Baltz also served as Ceres scoutmaster for the Boy Scouts for 35 years.

“He was a great guy and very well known in the community and I and others feel he should be recognized one of these days,” commented Caruso.

A number of school districts are in the process of removing Chavez’s name after UFW labor union legend Dolores Huerta revealed that the late farm labor union founder sexually assaulted and got her pregnant twice.

Huerta made the shocking claim after the New York Times published the claims of former United Farm Workers (UFW) workers Ana Murguia and Debra Rojas who say they were sexually abused by Chavez as teens. Both told the Times that they remained silent for decades for fear of “tarnishing the image of a man who has become the face of the Latino civil rights movement, his image on school murals and his birthday a state holiday in California.”

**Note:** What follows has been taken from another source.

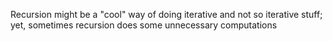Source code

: <!-- TOC -->


<!-- /TOC -->

Recursion might be a "cool" way of doing iterative and not so iterative stuff; yet, sometimes recursion does some unnecessary computations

Huerta, who birthed 11 or 13 children from four different men in her life, publicly revealed that she was sexually abused by Chavez, which resulted in two of her children, a secret she kept for 60 years to protect the farmworker movement. She gave up the two children to adoptive families.

Huerta said that the formerly revered UFW founder Chavez sexually abused her as a young woman and decided to speak out after Murguia and Rojas told the Times that Chavez sexually abused them over a five-year period in the 1970s, beginning when they were 12 and 13.

When asked why she kept her secret so long, Huerta said she “believed that exposing the truth would hurt the farmworker movement I have spent my entire life fighting for.”

On Instagram Huerta wrote: “As a young mother in the 1960s, I experienced two separate sexual encounters with Cesar. The first time I was manipulated and pressured into having sex with him, and I didn’t feel I could say no because he was someone that I admired, my boss and the leader of the movement I had already devoted years of my life to. The second time I was forced, against my will, and in an environment where I felt trapped.

“I had experienced abuse and sexual violence before, and I convinced myself these were incidents that I had to endure alone and in secret. Both sexual encounters with Cesar led to pregnancies. I chose to keep my pregnancies secret and, after the children were born, I arranged for them to be raised by other families that could give them stable lives.”

In 2009 the CUSD Board of Trustees chose the name of Cesar Chavez for the new junior high school in east Ceres. It was a controversial choice given CUSD’s policy of naming schools after local figures who contributed to education in Ceres.